PROVIDED DATA:
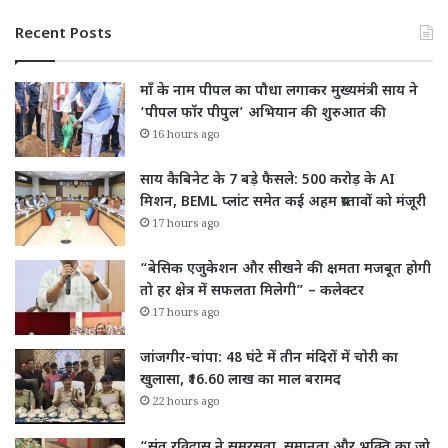
Recent Posts
माँ के नाम पीपल का पौधा लगाकर मुख्यमंत्री साय ने
‘पीपल फॉर पीपुल’ अभियान की शुरुआत की
16 hours ago
साय कैबिनेट के 7 बड़े फैसले: 500 करोड़ के AI
मिशन, BEML प्लांट समेत कई अहम प्रस्तावों को मंजूरी
17 hours ago
“बेसिक एजुकेशन और सीखने की क्षमता मजबूत होगी
तो हर क्षेत्र में सफलता मिलेगी” – कलेक्टर
17 hours ago
जांजगीर-चांपा: 48 घंटे में तीन मंदिरों में चोरी का
खुलासा, ₹16.60 लाख का माल बरामद
22 hours ago
“संत रविदास ने समरसता, समानता और भक्ति का जो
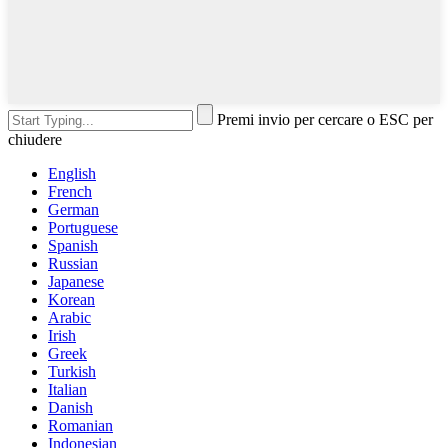
Premi invio per cercare o ESC per
chiudere
English
French
German
Portuguese
Spanish
Russian
Japanese
Korean
Arabic
Irish
Greek
Turkish
Italian
Danish
Romanian
Indonesian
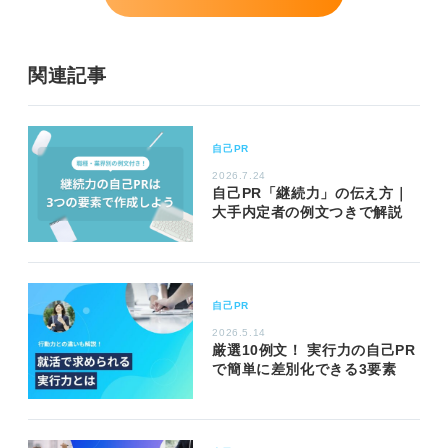
関連記事
自己PR
2026.7.24
自己PR「継続力」の伝え方｜
大手内定者の例文つきで解説
自己PR
2026.5.14
厳選10例文！ 実行力の自己PR
で簡単に差別化できる3要素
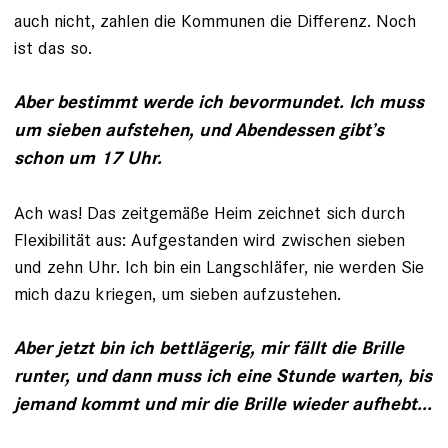
auch nicht, zahlen die Kommunen die Differenz. Noch
ist das so.
Aber bestimmt werde ich bevormundet. Ich muss
um sieben aufstehen, und Abendessen gibt’s
schon um 17 Uhr.
Ach was! Das zeitgemäße Heim zeichnet sich durch
Flexibilität aus: Aufgestanden wird zwischen sieben
und zehn Uhr. Ich bin ein Langschläfer, nie werden Sie
mich dazu kriegen, um sieben aufzustehen.
Aber jetzt bin ich bettlägerig, mir fällt die Brille
runter, und dann muss ich eine Stunde warten, bis
jemand kommt und mir die Brille wieder aufhebt...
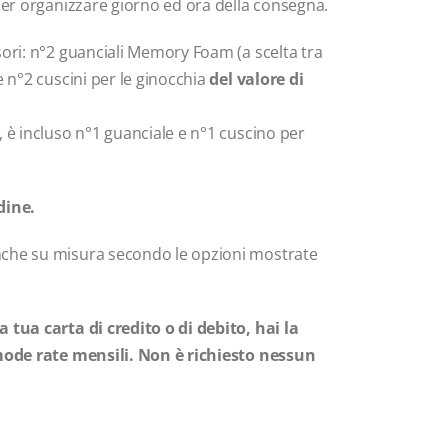
 per organizzare giorno ed ora della consegna.
sori: n°2 guanciali Memory Foam (a scelta tra
e n°2 cuscini per le ginocchia
del valore di
, è incluso n°1 guanciale e n°1 cuscino per
dine.
nche su misura secondo le opzioni mostrate
 tua carta di credito o di debito, hai la
omode rate mensili. Non è richiesto nessun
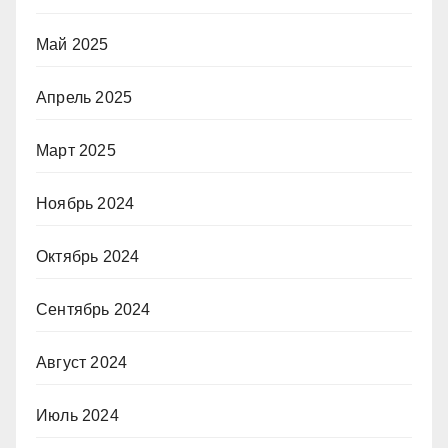
Май 2025
Апрель 2025
Март 2025
Ноябрь 2024
Октябрь 2024
Сентябрь 2024
Август 2024
Июль 2024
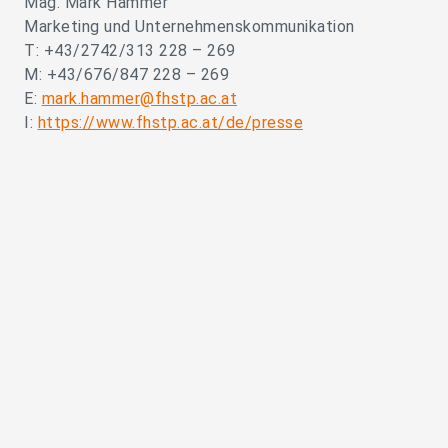
Mag. Mark Hammer
Marketing und Unternehmenskommunikation
T: +43/2742/313 228 – 269
M: +43/676/847 228 – 269
E:
mark.hammer@fhstp.ac.at
I:
https://www.fhstp.ac.at/de/presse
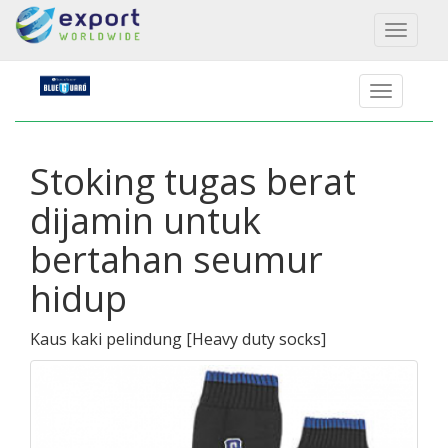
Toggl
naviga
Stoking tugas berat
dijamin untuk
bertahan seumur
hidup
Kaus kaki pelindung
[
Heavy duty socks
]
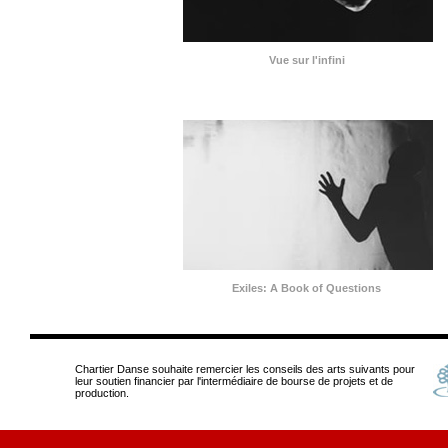
Vue sur l'infini
Exiles: A Book of Questions
Chartier Danse souhaite remercier les conseils des arts suivants pour
leur soutien financier par l'intermédiaire de bourse de projets et de
production.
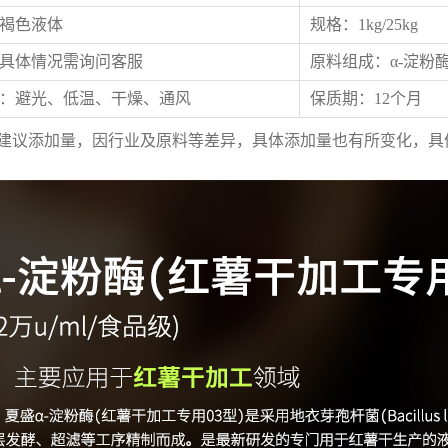
褐色液体
规格：1kg/25kg
具体情况需询问客服
原料组成：α-淀粉
：避光、低温、干燥、通风
保质期：12个月
为建议添加量，因行业及原料等差异，具体添加量也有所变化，具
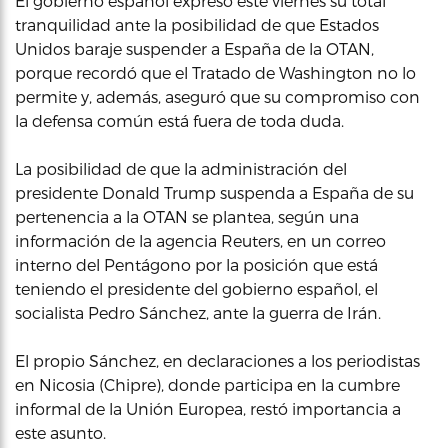
El gobierno español expresó este viernes su total
tranquilidad ante la posibilidad de que Estados
Unidos baraje suspender a España de la OTAN,
porque recordó que el Tratado de Washington no lo
permite y, además, aseguró que su compromiso con
la defensa común está fuera de toda duda.
La posibilidad de que la administración del
presidente Donald Trump suspenda a España de su
pertenencia a la OTAN se plantea, según una
información de la agencia Reuters, en un correo
interno del Pentágono por la posición que está
teniendo el presidente del gobierno español, el
socialista Pedro Sánchez, ante la guerra de Irán.
El propio Sánchez, en declaraciones a los periodistas
en Nicosia (Chipre), donde participa en la cumbre
informal de la Unión Europea, restó importancia a
este asunto.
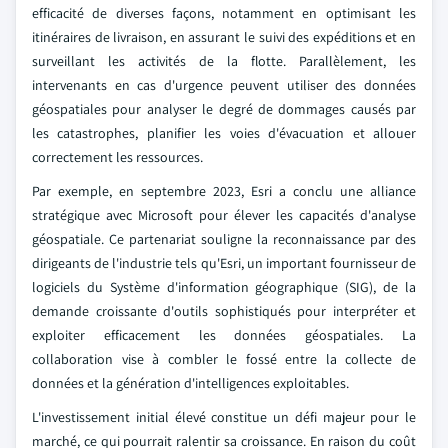
efficacité de diverses façons, notamment en optimisant les
itinéraires de livraison, en assurant le suivi des expéditions et en
surveillant les activités de la flotte. Parallèlement, les
intervenants en cas d'urgence peuvent utiliser des données
géospatiales pour analyser le degré de dommages causés par
les catastrophes, planifier les voies d'évacuation et allouer
correctement les ressources.
Par exemple, en septembre 2023, Esri a conclu une alliance
stratégique avec Microsoft pour élever les capacités d'analyse
géospatiale. Ce partenariat souligne la reconnaissance par des
dirigeants de l'industrie tels qu'Esri, un important fournisseur de
logiciels du Système d'information géographique (SIG), de la
demande croissante d'outils sophistiqués pour interpréter et
exploiter efficacement les données géospatiales. La
collaboration vise à combler le fossé entre la collecte de
données et la génération d'intelligences exploitables.
L'investissement initial élevé constitue un défi majeur pour le
marché, ce qui pourrait ralentir sa croissance. En raison du coût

TASK BRIEF: Isolate the lines above that contain the word "fhstp" and copy them.

OUTPUT OF THE EXERCISE:
mark.hammer@fhstp.ac.at
https://www.fhstp.ac.at/de/presse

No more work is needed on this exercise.